__Stated exercise__: Return the listing's lines verbatim, beginning at the line that contains "order: Asterales" and stopping after the line that contains "country: Mexico".

__Given data__:
------------
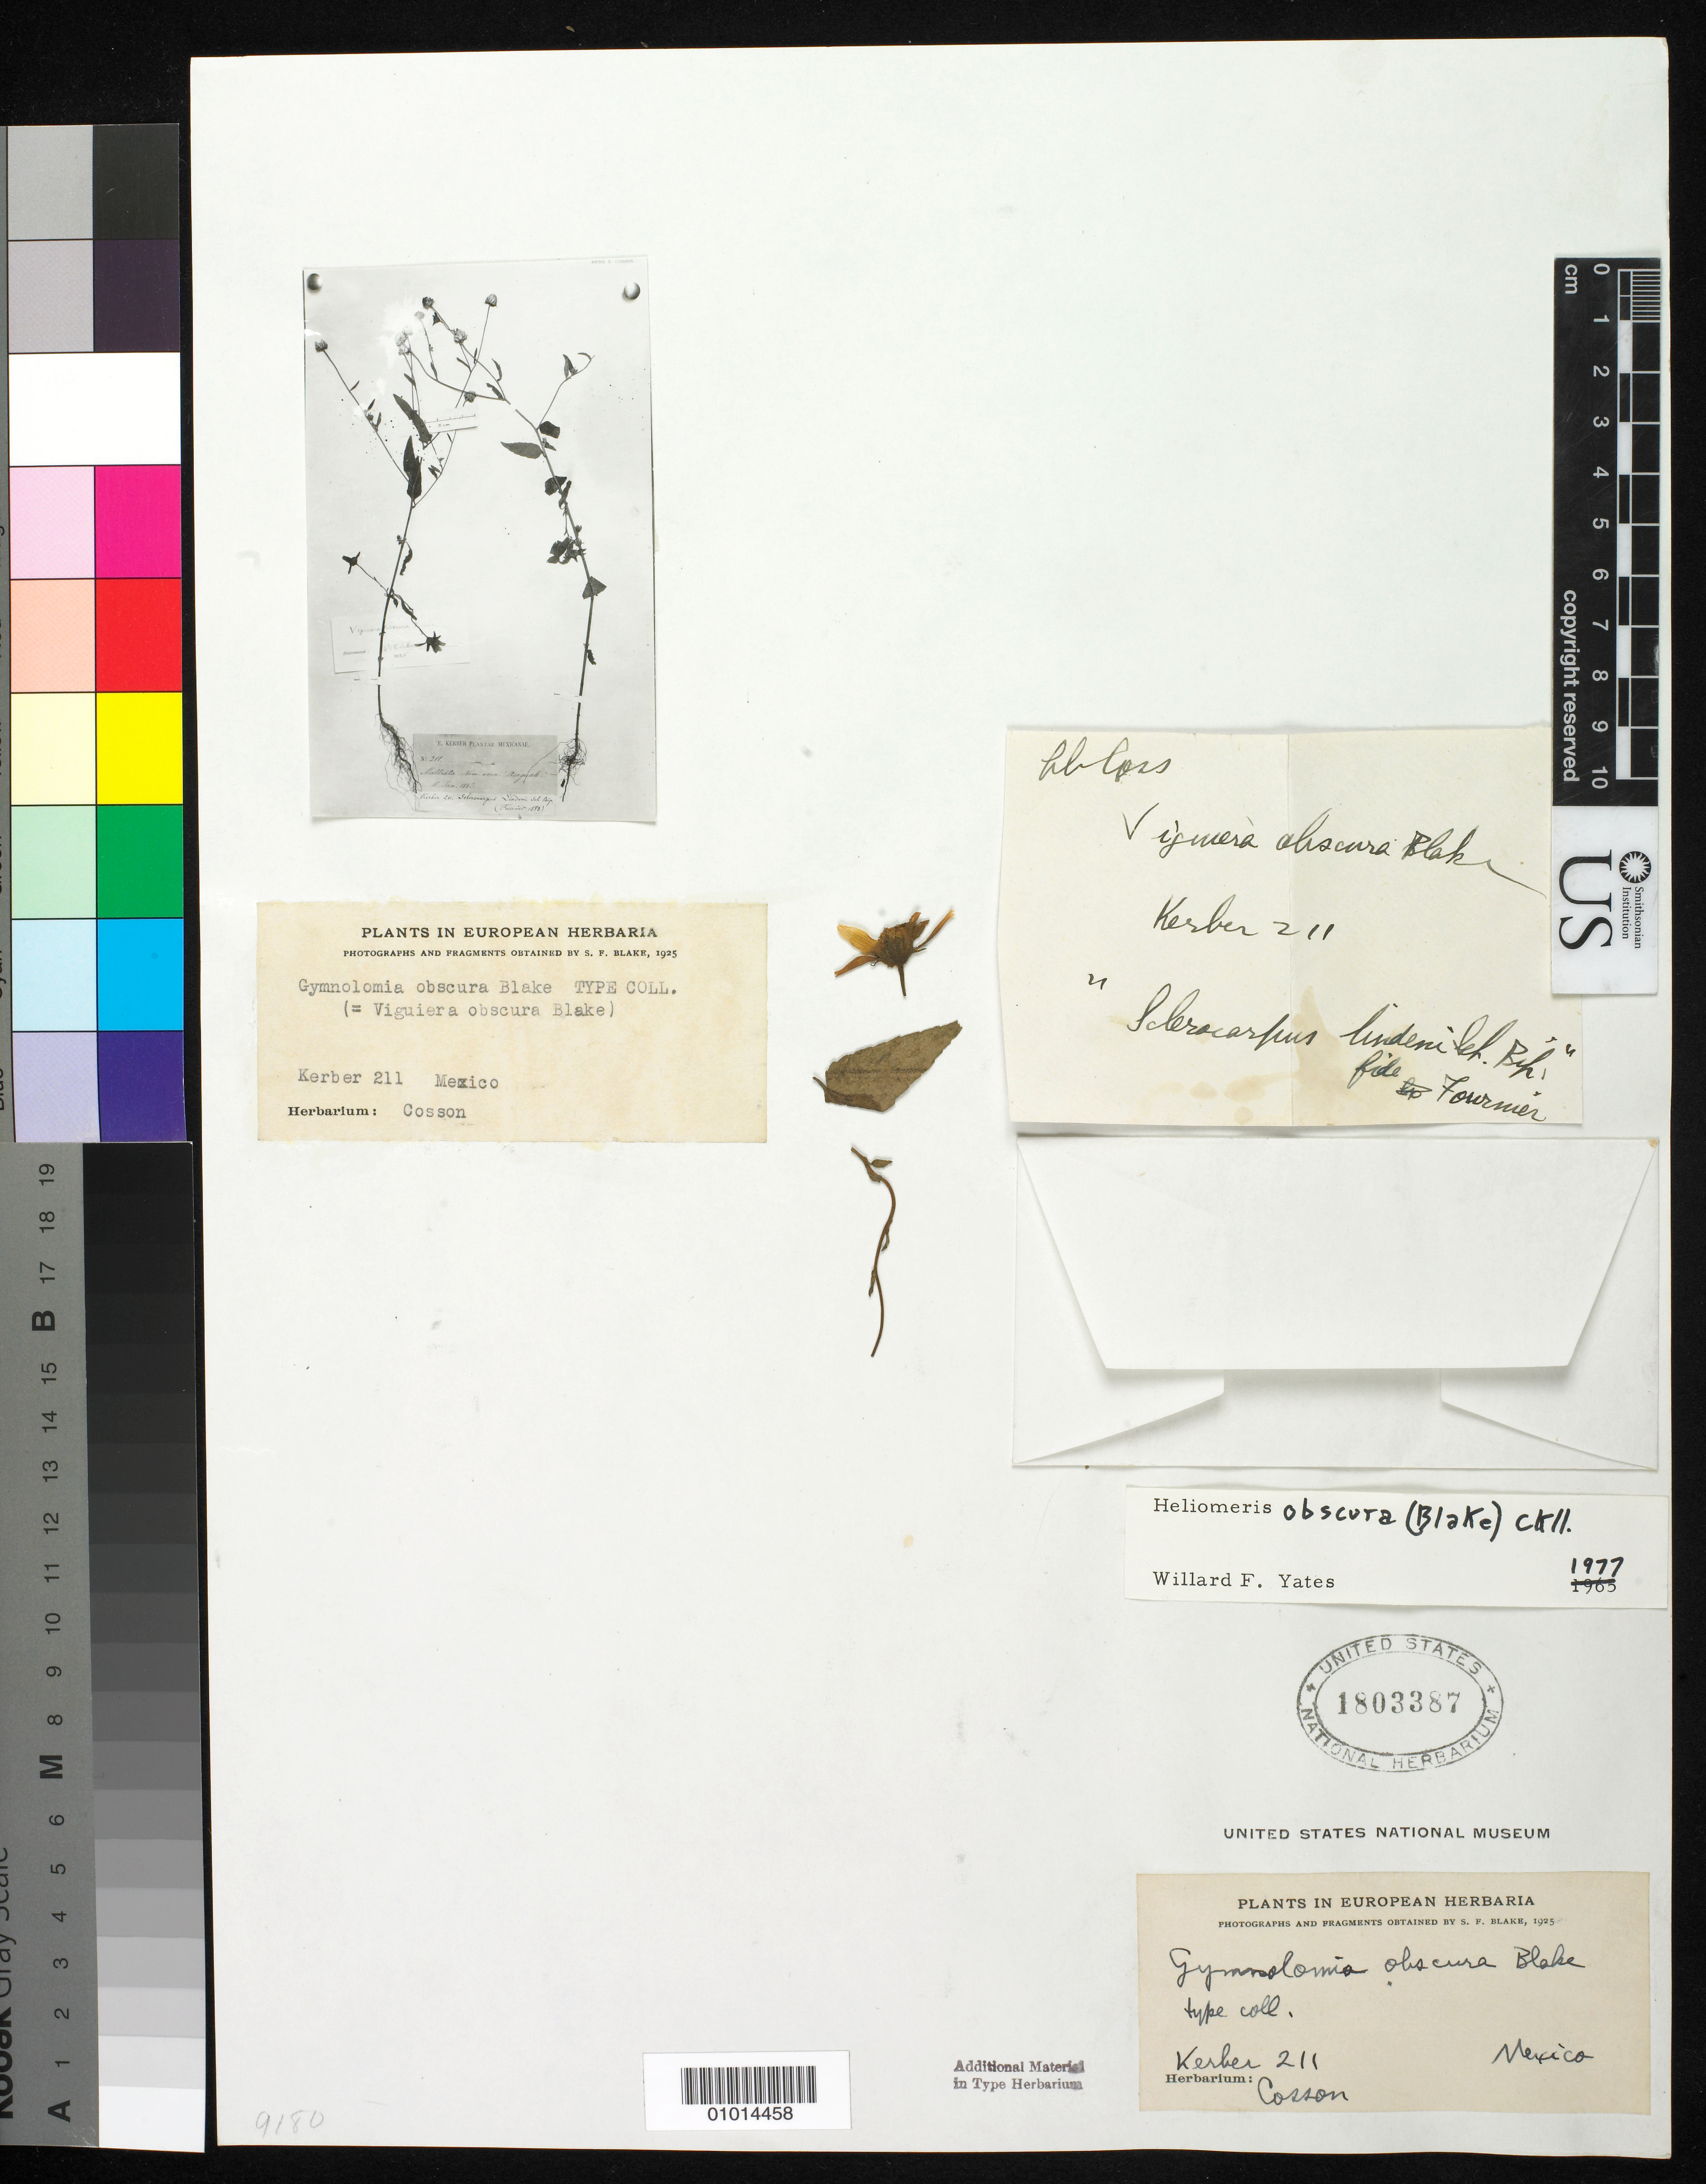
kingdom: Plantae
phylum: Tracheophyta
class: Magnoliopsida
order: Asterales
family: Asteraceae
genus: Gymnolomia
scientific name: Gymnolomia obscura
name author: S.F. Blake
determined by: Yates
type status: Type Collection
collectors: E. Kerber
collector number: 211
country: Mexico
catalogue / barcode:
------------
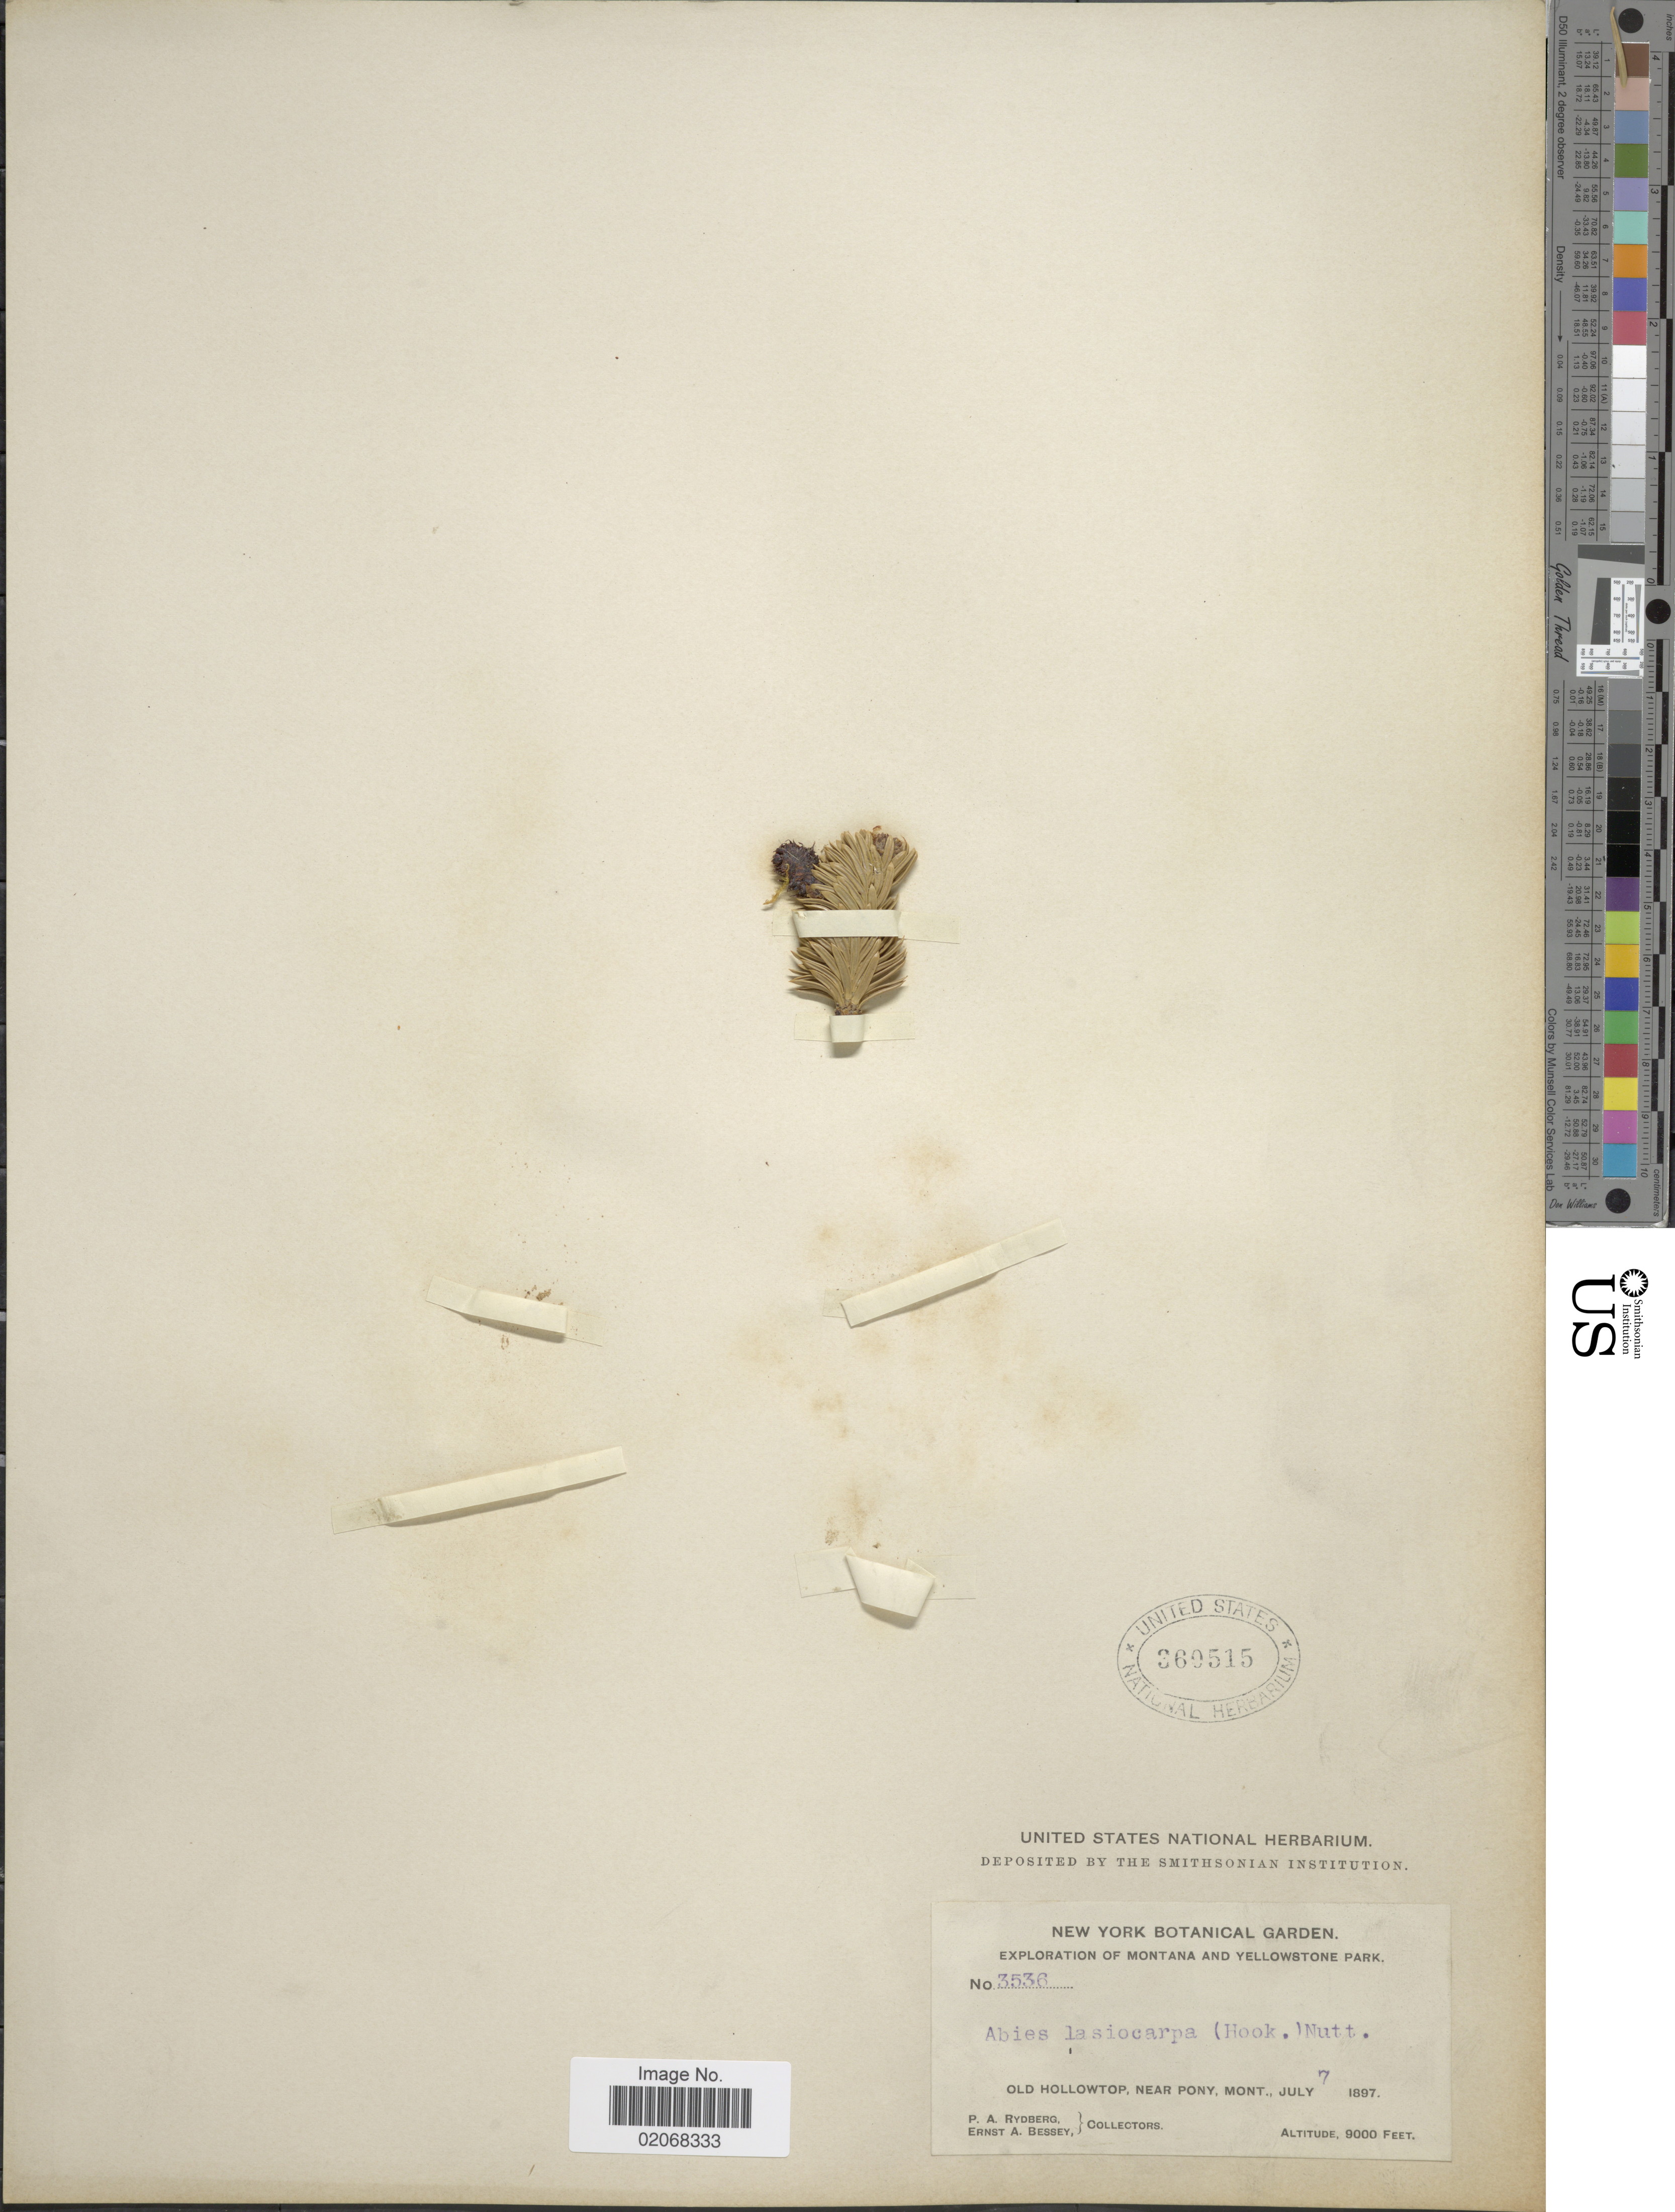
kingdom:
------------
__Exercise output__:
order: Asterales
family: Asteraceae
genus: Gymnolomia
scientific name: Gymnolomia obscura
name author: S.F. Blake
determined by: Yates
type status: Type Collection
collectors: E. Kerber
collector number: 211
country: Mexico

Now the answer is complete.